Michael Kiernan cut his teeth on local politics, helping his mother, the secretary for the Iowa Democratic Party, make campaign phone, beginning at the young age of 5. Politics has held his rapt interest since. Kiernan’s election last week at age 29 to the Des Moines City Council is a stop along a deliberate leadership path that some of his critics said came too soon, with too little real-world experience.
His youth, though, is one of the characteristics that make Kiernan’s perspective so valuable to the City Council. A quintessential up-and-comer and an entrepreneur who was actively engaged in community conversations about Des Moines’ future before he became a City Council candidate, he’s the type of professional state and local development leaders are spending hundreds of millions of dollars to attract. As a peer of those who will benefit most from the ideas being discussed to make Greater Des Moines a 21st-century city, he’s in a position to offer an educated opinion on what it really takes to engage young people.
The problem in Iowa and elsewhere in the United States is there aren’t nearly enough Michael Kiernans. A 2002 study by the Young Elected Leaders Project identified 814 men and women – 10 in Iowa – age 35 and younger serving in elected positions in Congress, state legislative and executive branches, and in municipalities with populations of 30,000 or more.
In most ways, Kiernan epitomizes the up-and-coming politicians identified in that study, which was conducted by Rutgers University’s Eagleton Institute of Politics and sponsored by The Pew Charitable Trusts.

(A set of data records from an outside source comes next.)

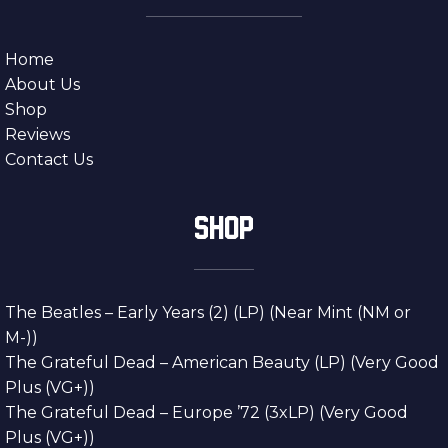
Home
About Us
Shop
Reviews
Contact Us
SHOP
The Beatles – Early Years (2) (LP) (Near Mint (NM or
M-))
The Grateful Dead – American Beauty (LP) (Very Good
Plus (VG+))
The Grateful Dead – Europe ’72 (3xLP) (Very Good
Plus (VG+))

He’s well-educated, ambitious and, like 38 percent of the YEL survey respondents, he grew up in a family in which politics was discussed “very often.” He’s also representative of the 29 percent of respondents whose relatives had served in elected or appointed office. Young leaders identified in the study were overwhelmingly — 86 percent — men.
A young person’s rise to leadership doesn’t just happen. Iowans truly interested in improving the quality of life of their state and cities need to seek out young men and women with leadership skills and nurture their political aspirations. The contentious political climate of the Legislature, made more so by a backward social agenda, casts little doubt on the need for a more progressive voice, and that often means a younger voice. Local government is a good place for budding politicians to start, as Michael Kiernan has demonstrated with his successful campaign.
We congratulate Councilman-elect Kiernan and wish him well. We hope, too, that he’s started a movement.